Policjanci wracający po służbie do domu zauważyli, że jadąca przed nimi toyota porusza się zygzakiem. Okazało się, że kierująca autem kobieta jest nietrzeźwa, a celem jej podroży był supermarket, z którego wyszła z butelką wina. Na parkingu czekali już funkcjonariusze.
Podejrzanie zachowującą się kierującą toyotą kobietę zauważyli krakowscy policjanci, którzy 2 stycznia prywatnym samochodem wracali po służbie do domu.
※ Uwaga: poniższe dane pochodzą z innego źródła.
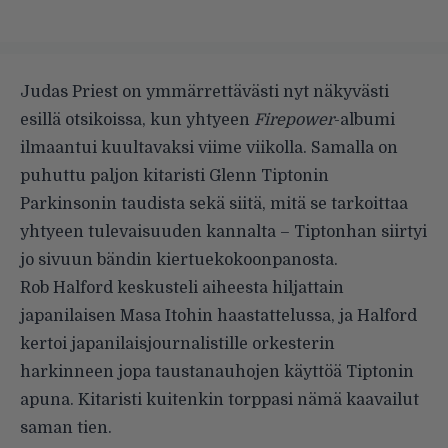
Judas Priest on ymmärrettävästi nyt näkyvästi
esillä otsikoissa, kun yhtyeen
Firepower
-albumi
ilmaantui kuultavaksi viime viikolla. Samalla on
puhuttu paljon kitaristi Glenn Tiptonin
Parkinsonin taudista sekä siitä, mitä se tarkoittaa
yhtyeen tulevaisuuden kannalta – Tiptonhan siirtyi
jo sivuun bändin kiertuekokoonpanosta.
Rob Halford keskusteli aiheesta hiljattain
japanilaisen
Masa Itohin haastattelussa
, ja Halford
kertoi japanilaisjournalistille orkesterin
harkinneen jopa taustanauhojen käyttöä Tiptonin
apuna. Kitaristi kuitenkin torppasi nämä kaavailut
saman tien.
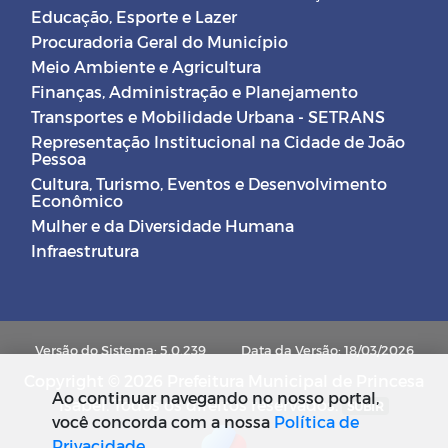
Educação, Esporte e Lazer
Procuradoria Geral do Município
Meio Ambiente e Agricultura
Finanças, Administração e Planejamento
Transportes e Mobilidade Urbana - SETRANS
Representação Institucional na Cidade de João
Pessoa
Cultura, Turismo, Eventos e Desenvolvimento
Econômico
Mulher e da Diversidade Humana
Infraestrutura
Versão do Sistema: 5.0.239
Data da Versão: 18/03/2026
Copyright © 2026 Prefeitura Municipal de Princesa
Ao continuar navegando no nosso portal,
Isabel. Todos os direitos reservados.
SUBIR
você concorda com a nossa
Política de
Privacidade
.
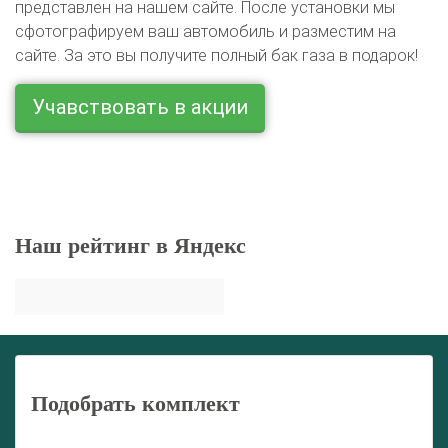
представлен на нашем сайте. После установки мы
сфотографируем ваш автомобиль и разместим на
сайте. За это вы получите полный бак газа в подарок!
Учавствовать в акции
Наш рейтинг в Яндекс
Подобрать комплект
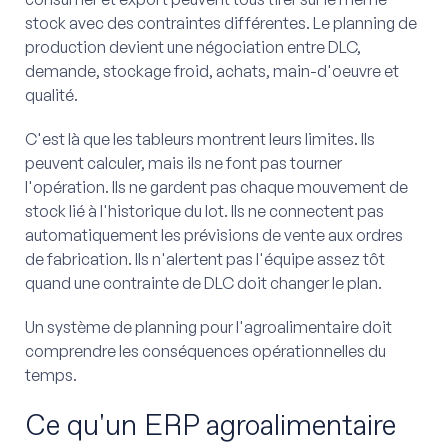
stock avec des contraintes différentes. Le planning de
production devient une négociation entre DLC,
demande, stockage froid, achats, main-d'oeuvre et
qualité.
C'est là que les tableurs montrent leurs limites. Ils
peuvent calculer, mais ils ne font pas tourner
l'opération. Ils ne gardent pas chaque mouvement de
stock lié à l'historique du lot. Ils ne connectent pas
automatiquement les prévisions de vente aux ordres
de fabrication. Ils n'alertent pas l'équipe assez tôt
quand une contrainte de DLC doit changer le plan.
Un système de planning pour l'agroalimentaire doit
comprendre les conséquences opérationnelles du
temps.
Ce qu'un ERP agroalimentaire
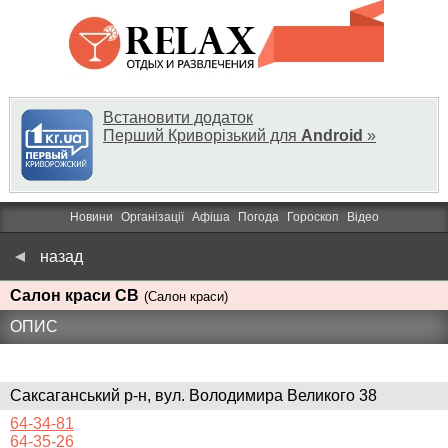
Встановити додаток
Перший Криворізький для
Android
»
Новини
Організації
Афіша
Погода
Гороскоп
Відео
назад
Салон краси СВ
(Салон краси)
ОПИС
Саксаганський р-н, вул. Володимира Великого 38
64-34-81
64-35-26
Ruszyli za nią.
W pewnym momencie toyota wjechała na parking supermarketu. Z samochodu wysiedli kierująca i pasażer, którzy wspólnie weszli do sklepu.
Z alkoholem na paragonie i we krwi
"Kiedy para wyszła ze sklepu, jak się później okazało, z zakupionym winem, będący po służbie policjanci podeszli do nich i w momencie, kiedy wyczuli od kierującej woń alkoholu, natychmiast ją ujęli, a o zaistniałej sytuacji powiadomili dyżurnego Komendy Powiatowej Policji w Krakowie, który na miejsce wysłał patrol" – podaje małopolska policja.
44-latka została zbadana alkomatem. Okazało się, że ma ponad 1,8 promila alkoholu w organizmie. Została zatrzymana, odebrano jej też prawo jazdy. Grozi jej do trzech lat więzienia.